# New Comer to the forum and Dubai



## catgor_99 (Nov 26, 2008)

Hi Everybody!!

I've been reading the forum with great interest and have read some realyy good advice. I am moving to Dubai on 8 Dec 2008 from Ireland and fortunatly have been given 22500 AED per month and an Apartment.

Unfortunatly I do not know where the Apartment is located as yet and this may worry me as I dont know the areas. I have never been to dubai so this may scare me.

My main problem is that my Girlfriend will join me in Feb 2009 and she will require a job. ( I'm awarw of co-habiting) 
I will need to keep her entertained so she wont get homesick -- what can you do to keep her entertained or will there be plenty for her to do by herself.


----------



## Elphaba (Jan 24, 2008)

Hello & welcome! 

Good luck with your move and don;t be shy about asking questions. Glad to see you are aware of potential problems too. 

There is loads to do, especially when you/your girlfriend first get here. I could give you a list that would take her weeks to get through - not all of it pricey either.


-


----------



## Andy Capp (Oct 5, 2008)

catgor_99 said:


> Hi Everybody!!
> 
> I've been reading the forum with great interest and have read some realyy good advice.
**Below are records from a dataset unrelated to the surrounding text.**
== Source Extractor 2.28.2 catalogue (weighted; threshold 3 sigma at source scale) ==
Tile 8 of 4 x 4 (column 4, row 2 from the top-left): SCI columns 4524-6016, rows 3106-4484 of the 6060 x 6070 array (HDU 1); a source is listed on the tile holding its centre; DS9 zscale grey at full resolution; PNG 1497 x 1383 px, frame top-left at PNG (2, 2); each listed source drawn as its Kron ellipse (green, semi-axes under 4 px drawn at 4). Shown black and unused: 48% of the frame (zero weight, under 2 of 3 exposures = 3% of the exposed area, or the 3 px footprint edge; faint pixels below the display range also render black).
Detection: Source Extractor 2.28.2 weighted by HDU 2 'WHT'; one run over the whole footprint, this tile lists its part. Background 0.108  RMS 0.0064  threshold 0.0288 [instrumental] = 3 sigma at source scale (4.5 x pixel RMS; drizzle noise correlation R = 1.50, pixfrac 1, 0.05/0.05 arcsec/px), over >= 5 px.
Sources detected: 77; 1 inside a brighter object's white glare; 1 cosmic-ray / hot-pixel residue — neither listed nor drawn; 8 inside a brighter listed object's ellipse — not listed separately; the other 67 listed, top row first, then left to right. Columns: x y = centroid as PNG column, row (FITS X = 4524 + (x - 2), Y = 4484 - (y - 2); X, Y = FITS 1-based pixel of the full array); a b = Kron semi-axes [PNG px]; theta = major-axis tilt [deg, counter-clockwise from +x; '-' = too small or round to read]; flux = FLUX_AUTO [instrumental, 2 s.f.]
I am moving to Dubai on 8 Dec 2008 from Ireland and fortunatly have been given 22500 AED per month and an Apartment.
> 
> ...



*That has got to be one of the all time classic lines I've ever seen, *​


----------



## Elphaba (Jan 24, 2008)

You have a filthy mind... 


-


----------



## catgor_99 (Nov 26, 2008)

Thanks Andy, You must be the resident joker!!!

Seriously though I'm sure there are lots of bad reas my company can put me and pay cheaper rent.

My Girlfriend is a home bird and keeping her entertained without a job is gonna be a hard task!!


----------



## Andy Capp (Oct 5, 2008)

I suggest you avoid Dubai full stop then....


----------



## Maz25 (Jul 6, 2008)

Elphaba said:


> You have a filthy mind...
> 
> 
> -


I agree but at least he made me smile!!


----------